抜粋:

════════════════════

フーバー元大統領
今回は、「林千勝さん、大東亜戦争を語る」シリーズから、ちょっと脇道にそれます。林千勝さんが、ご自身の最新刊『日米戦争を策謀したのは誰だ!』を語っている動画をたまたま目にし、とても興味深かったもので。
本書は、フーバー元米国大統領の自伝『裏切られた自由』を導きの糸にして話が展開されます。
林さんは、フーバーがフランクリン・ルーズベルトの第二次世界大戦への参戦をめぐる謀略を生々しく暴いている点を高く評価しながらも、フーバーに対する3つの違和感を表明します。それは、以下のとおりです。
① 開戦前の日本についてよく分かっていないこと。
フーバーは、権力掌握のためには、共産主義者でも極右でもだれでも利用し、日本が破滅しても平然としていられた近衛文麿を日本における良心的リベラルであり、彼こそが日本の平和実現の核であると思っていました。また、当時の陸軍参謀が実は最も平和的であったのにもかかわらず、日本が無謀な戦争に突入したのは陸軍と独裁者の暴走によると考えていました。さらに、当時のアメリカと同様に日本でも政治の世界に国際共産主義者の謀略が渦巻いていたことをまったく認識していませんでした。林さんは、フーバーのそのような無知に違和感を抱いたそうです。
② 反戦についての言葉だけがあり、それを実現するための策がない点。
戦争路線を推進しようとあの手この手の策謀をめぐらしている敵に対抗するためには、それを上回る策謀をめぐらし、スキを突かれてひっくり返されないようにしなければなりません。ところがフーバーは、反戦平和についての言葉だけがあり、それを実現するためのインテリジェンスや深謀遠慮がありませんでした。
③ 自伝のなかに、戦争路線を推進しようとする勢力に資金を提供し、実質的にそういう勢力を支える存在である「国際金融資本」という言葉、あるいは、ロック・フェラーやロス・チャイルドの名がまったく出てきません。林さんは、そのことに違和感を抱いたそうです。
林さんによれば、それらの3項目の逆をうまくまとめれば、戦争の道筋に対する正しい認識ができるのではないかと考えたそうです。

════════════════════

上の抜粋によると、本書が導きの糸にしているフーバー元米国大統領の自伝の題名は何か答えてください。

════════════════════

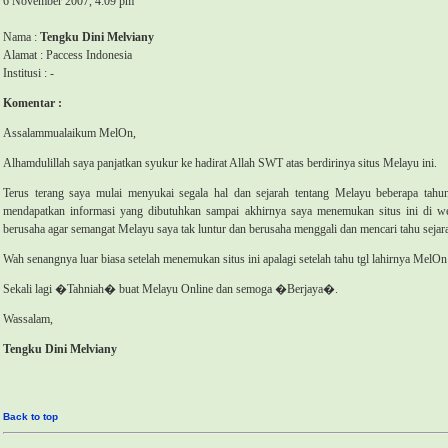
6 November 2007, 4:09 pm
Nama :
Tengku Dini Melviany
Alamat : Paccess Indonesia
Institusi : -
Komentar :
Assalammualaikum MelOn,
Alhamdulillah saya panjatkan syukur ke hadirat Allah SWT atas berdirinya situs Melayu ini.
Terus terang saya mulai menyukai segala hal dan sejarah tentang Melayu beberapa tahun
mendapatkan informasi yang dibutuhkan sampai akhirnya saya menemukan situs ini di web
berusaha agar semangat Melayu saya tak luntur dan berusaha menggali dan mencari tahu seja
Wah senangnya luar biasa setelah menemukan situs ini apalagi setelah tahu tgl lahirnya MelOn
Sekali lagi �Tahniah� buat Melayu Online dan semoga �Berjaya�.
Wassalam,
Tengku Dini Melviany
Back to top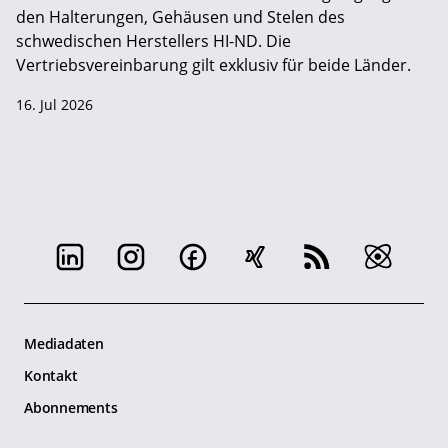
den Halterungen, Gehäusen und Stelen des
schwedischen Herstellers HI-ND. Die
Vertriebsvereinbarung gilt exklusiv für beide Länder.
16. Jul 2026
Mediadaten
Kontakt
Abonnements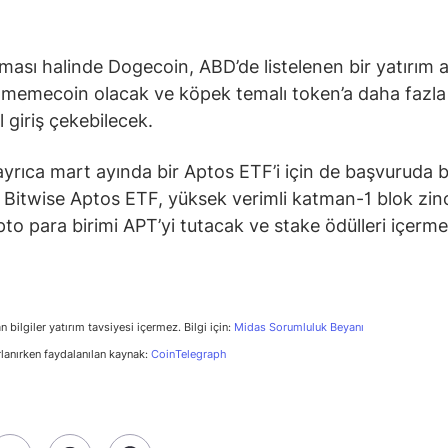
ası halinde Dogecoin, ABD’de listelenen bir yatırım 
k memecoin olacak ve köpek temalı token’a daha fazla
 giriş çekebilecek.
ayrıca mart ayında bir Aptos ETF’i için de başvuruda 
 Bitwise Aptos ETF, yüksek verimli katman-1 blok zinc
ipto para birimi APT’yi tutacak ve stake ödülleri içerm
n bilgiler yatırım tavsiyesi içermez. Bilgi için:
Midas Sorumluluk Beyanı
rlanırken faydalanılan kaynak:
CoinTelegraph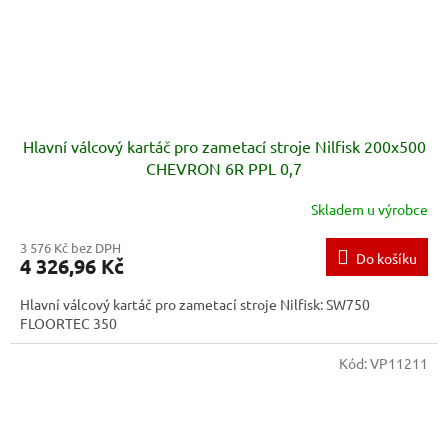
Hlavní válcový kartáč pro zametací stroje Nilfisk 200x500
CHEVRON 6R PPL 0,7
Skladem u výrobce
3 576 Kč bez DPH
Do košíku
4 326,96 Kč
Hlavní válcový kartáč pro zametací stroje Nilfisk: SW750
FLOORTEC 350
Kód:
VP11211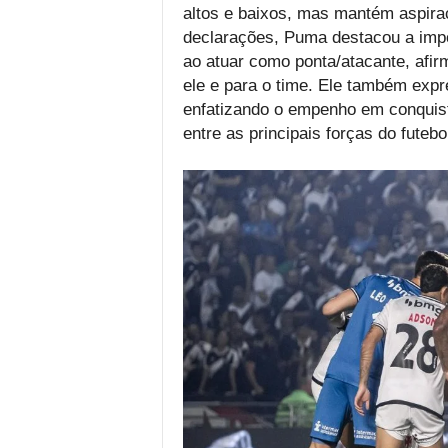
altos e baixos, mas mantém aspira
declarações, Puma destacou a impor
ao atuar como ponta/atacante, afirm
ele e para o time. Ele também expr
enfatizando o empenho em conquist
entre as principais forças do futebo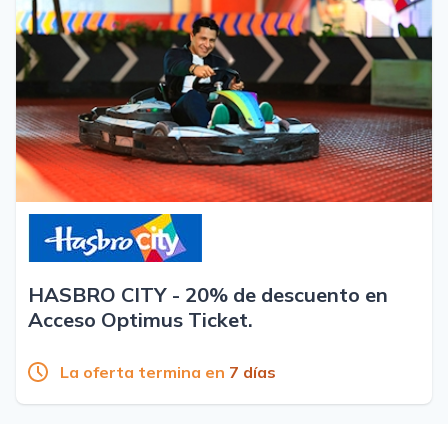
HASBRO CITY - 20% de descuento en
Acceso Optimus Ticket.
La oferta termina en
7 días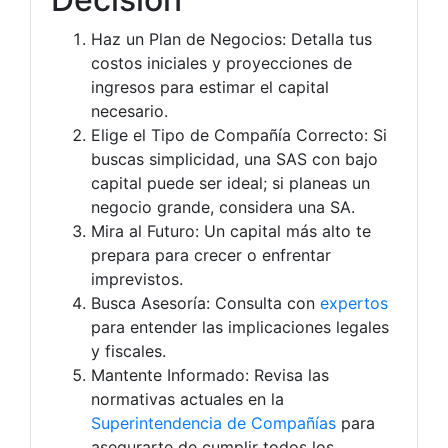
Haz un Plan de Negocios: Detalla tus
costos iniciales y proyecciones de
ingresos para estimar el capital
necesario.
Elige el Tipo de Compañía Correcto: Si
buscas simplicidad, una SAS con bajo
capital puede ser ideal; si planeas un
negocio grande, considera una SA.
Mira al Futuro: Un capital más alto te
prepara para crecer o enfrentar
imprevistos.
Busca Asesoría: Consulta con
expertos
para entender las implicaciones legales
y fiscales.
Mantente Informado: Revisa las
normativas actuales en la
Superintendencia de Compañías
para
asegurarte de cumplir todos los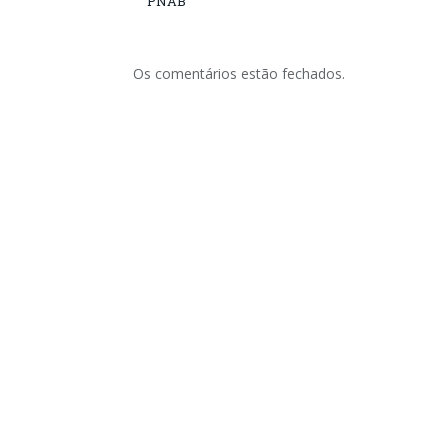
PNAB
Os comentários estão fechados.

════════════════════

課題の解答: 『裏切られた自由』です。